Previously, we confirmed that STAT3-blocked HCC could augment NK cell cytotoxicity against HCC and increase the expression of molecules associated with NK cell activation and cytotoxicity [16]. Therefore, to determine whether the STAT3-blocked HCC vaccine-induced anti-tumor immune response was mediated by NK cells, we performed an immunization strategy in nude mice that lack mature T cells. As shown in Fig. 5a-b , the STAT3-blocked HCC vaccine failed to delay tumor progression in the nude mice, and there was no significant difference in the tumor size and weight among the different groups. The population of NK cells, and the levels of CD69 and NKG2D on the NK cells were not changed significantly by immunization with the STAT3-blocked HCC vaccine (Fig. 5c-e). These results indicated that the STAT3-blocked HCC vaccine could not activate NK cells under deficiency of T cells. Subsequently, we explored whether humoral immunity was involved in the anti-HCC effect elicited by the STAT3-blocked HCC vaccine. We found that the levels of tumor-specific IgG antibodies from mice immunized with the STAT3-blocked HCC vaccine were significantly increased (Fig. 5f-g). Furthermore, the cytotoxicity of spleen lymphocytes against H22 cells was stronger in the presence of serum from mice immunized with the STAT3-blocked HCC vaccine, suggesting that tumor-specific IgG was essential for inhibiting tumor growth (Fig. 5h). Finally, the serum from mice immunized with the HCC vaccine was transferred to naive BALB/c mice, and these recipient mice were inoculated subcutaneously with H22 cells. The results showed that serum from mice immunized with the STAT3-blocked HCC vaccine significantly inhibited tumor growth compared with serum from the controls (Fig. 5i). These results indicated that the anti-tumor effect induced by the STAT3-blocked HCC vaccine was dependent on both cellular and humoral immunity.

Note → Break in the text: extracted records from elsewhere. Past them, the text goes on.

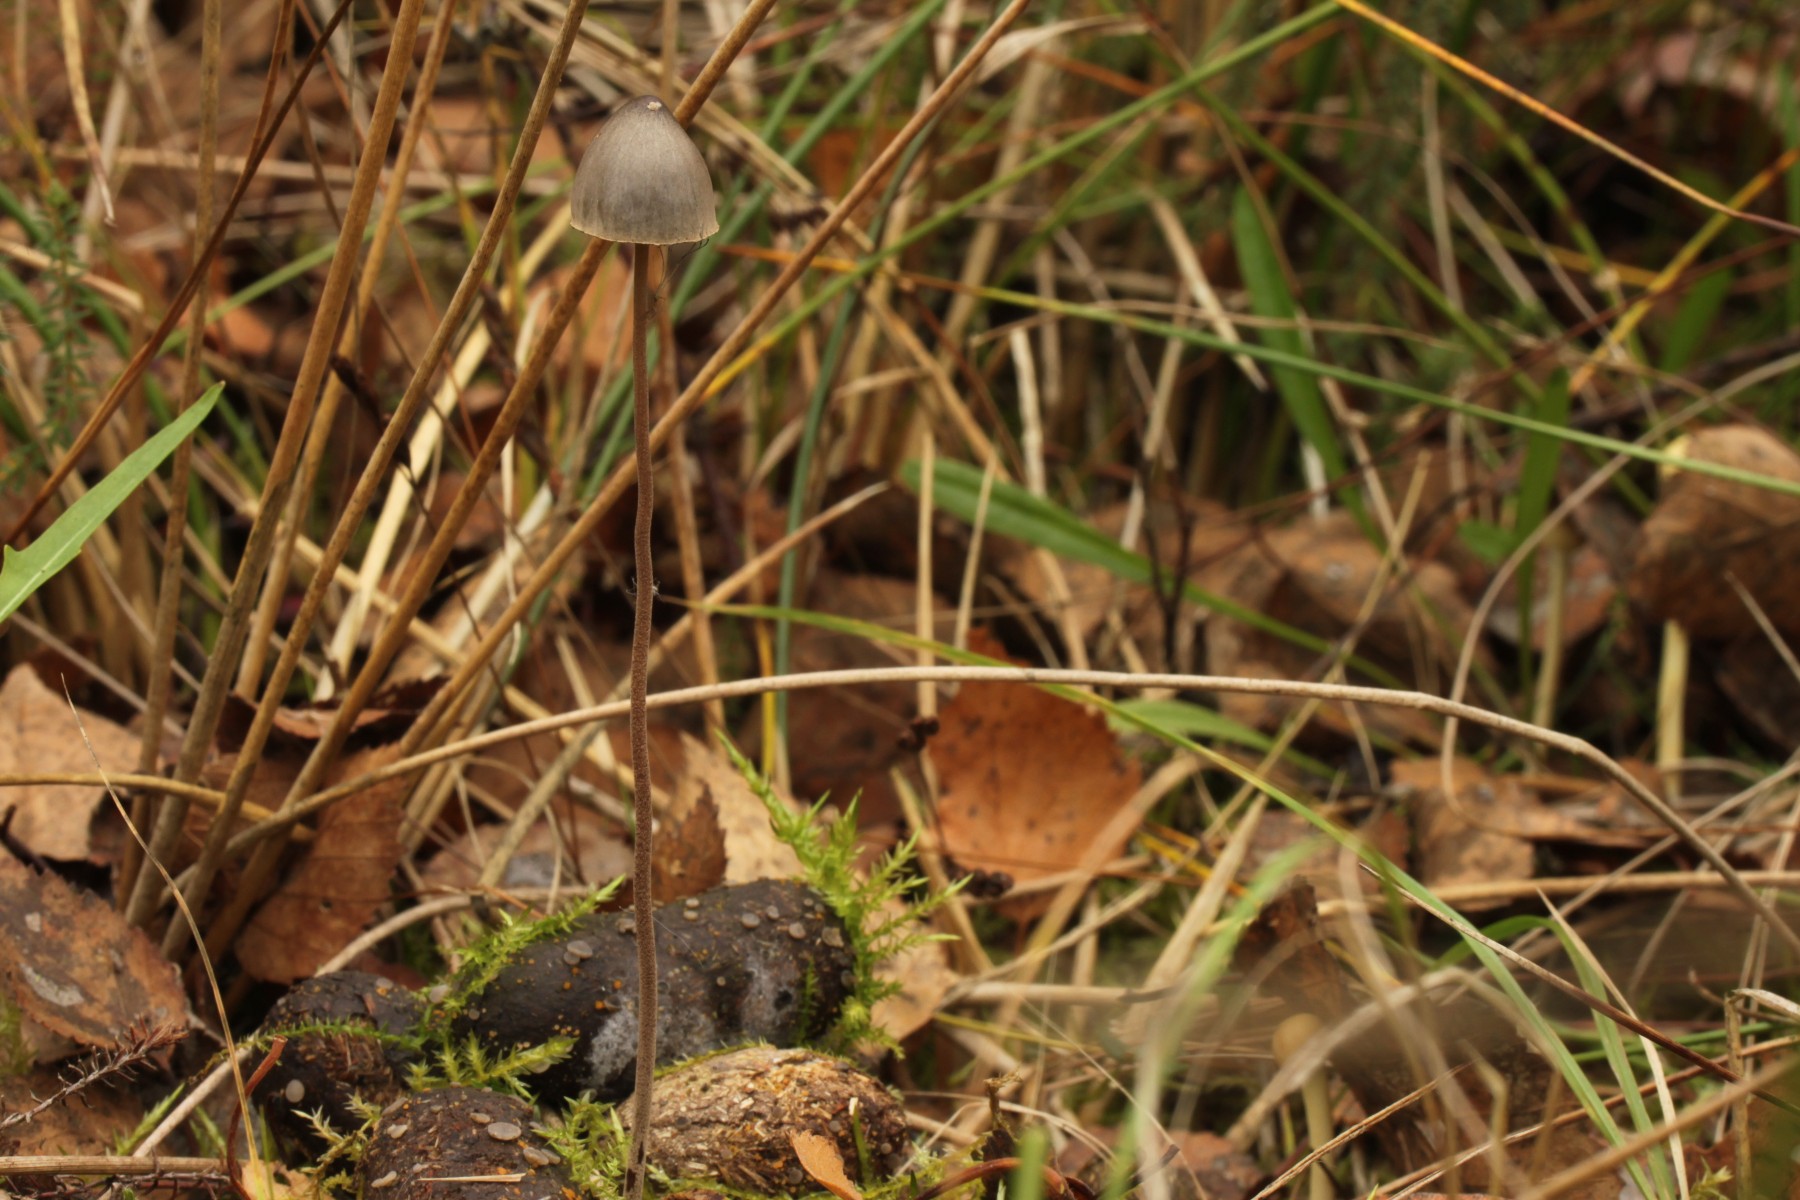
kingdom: Fungi
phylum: Basidiomycota
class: Agaricomycetes
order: Agaricales
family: Bolbitiaceae
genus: Panaeolus
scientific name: Panaeolus alcis
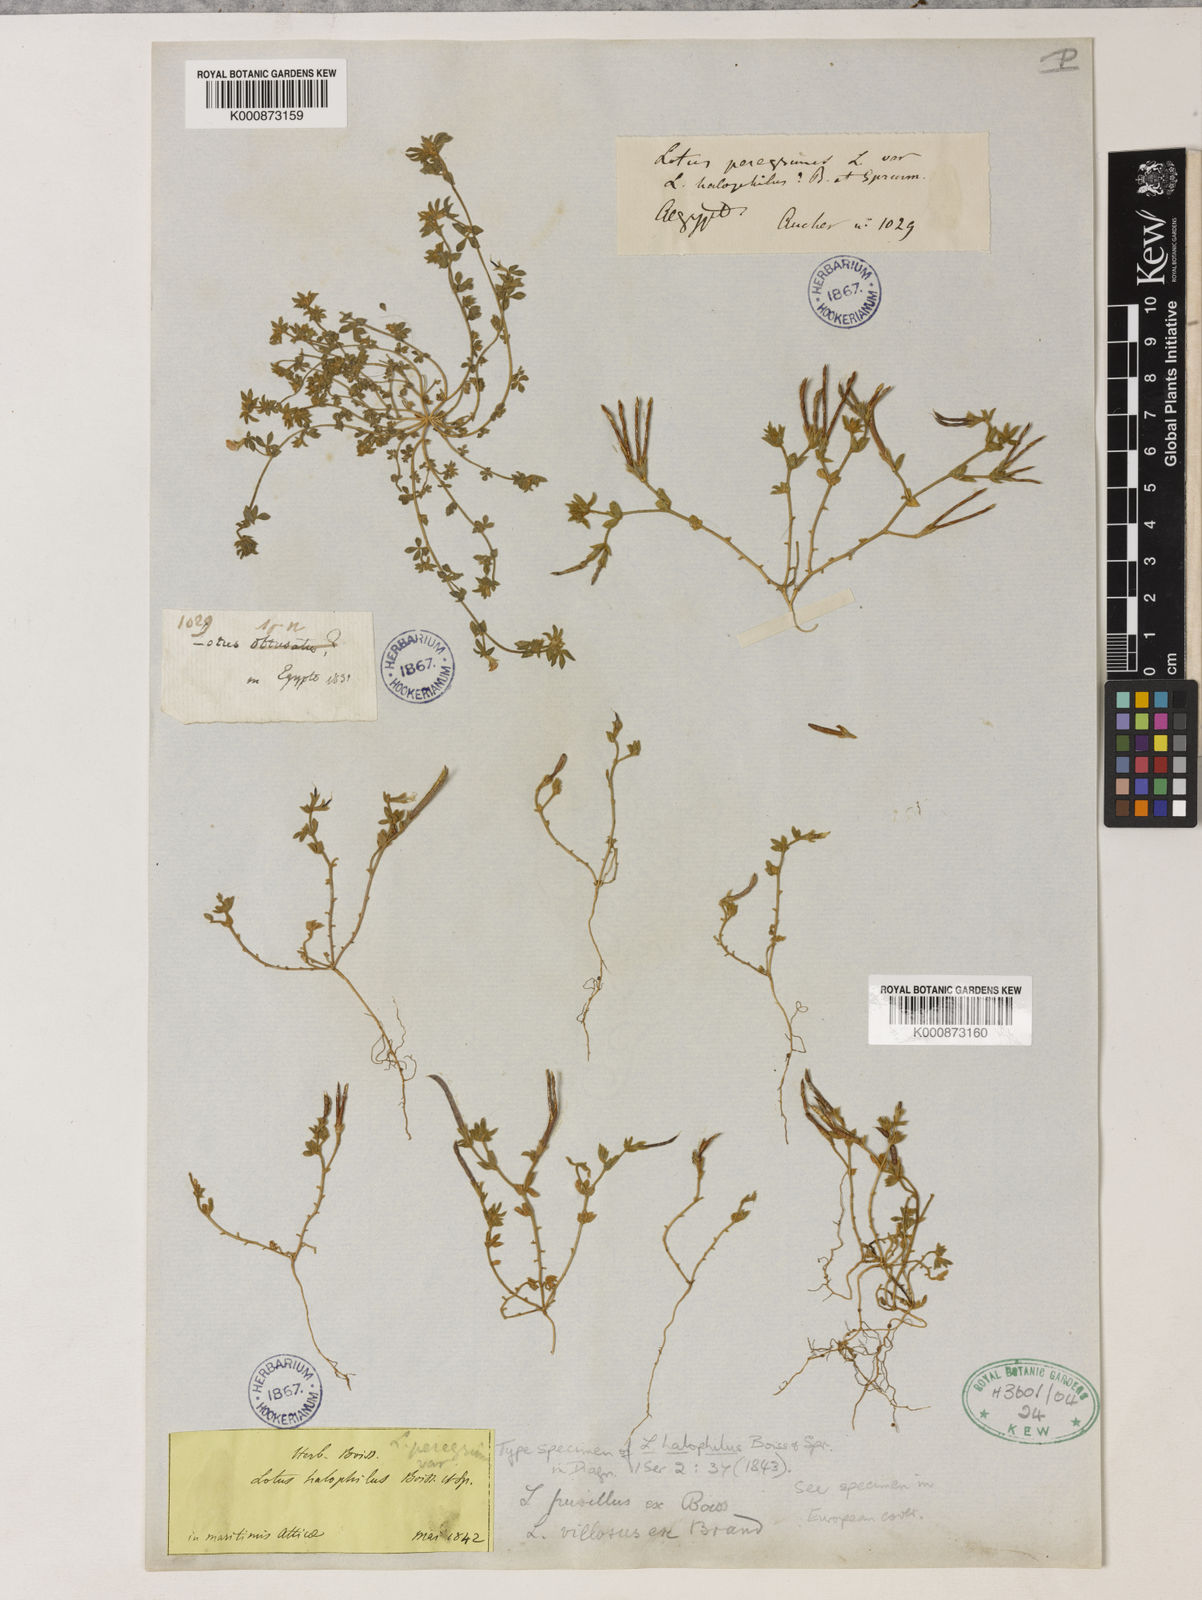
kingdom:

Previous studies demonstrated that T cell dysfunction or exhaustion in tumor-bearing mice would hinder the production of anti-tumor immunity. To date, (Programmed Death 1) PD-1, cytotoxic T-lymphocyte antigen 4 (CTLA-4), T-cell immunoglobulin mucin-3 (TIM-3), T-cell immunoreceptor with Ig and ITIM domains (TIGIT), and Lymphocyte-activation gene 3 (LAG-3) have been identified as markers of exhausted T cells or NK cells [19‐21]. To examine the potential role for preventing CD8⁺ T and NK cell exhaustion by the STAT3-blocked HCC vaccine, we first examined the expression of these exhaustion markers on T cells and NK cells from mice bearing H22 cells. We observed that the number of PD-1⁺CD8⁺ T cells and TIGIT⁺CD8⁺ T cells was lower in H22-bearing mice immunized with the STAT3-blocked HCC vaccine than in the other groups, while LAG-3 and TIM-3 expression did not show significant differences (Fig. 6a). We then examined the production of Tumor Necrosis Factor α (TNF-α) and Interferon γ (IFN-γ) to determine whether CD8⁺ T cells exhibited an exhausted phenotype. We found that the CD8⁺ T cells displayed the most profound impairment in production of IL-2 (data not shown); however, the STAT3-blocked HCC vaccine improved the production of TNF-α and IFN-γ by CD8⁺T cells (Fig. 6b), as well as the percentage of perforin-expressing CD8⁺T cells. A similar trend was observed with Granzyme B, although this did not reach statistical significance (Fig. 6c). Meanwhile, as shown in Fig. 6d , LAG-3 and TIGIT, but not PD-1, LAG-3, or CTLA-4, were lower on NK cells from mice immunized with the STAT3-blocked HCC vaccine. Finally, the levels of IL-10 and TGF-β in mice immunized with the STAT3-blocked HCC vaccine were lower than those in the other groups (Fig. 6e). These results indicated that the STAT3-blocked HCC vaccine could prevent CD8⁺ T cells and NK cells from HCC-induced exhaustion.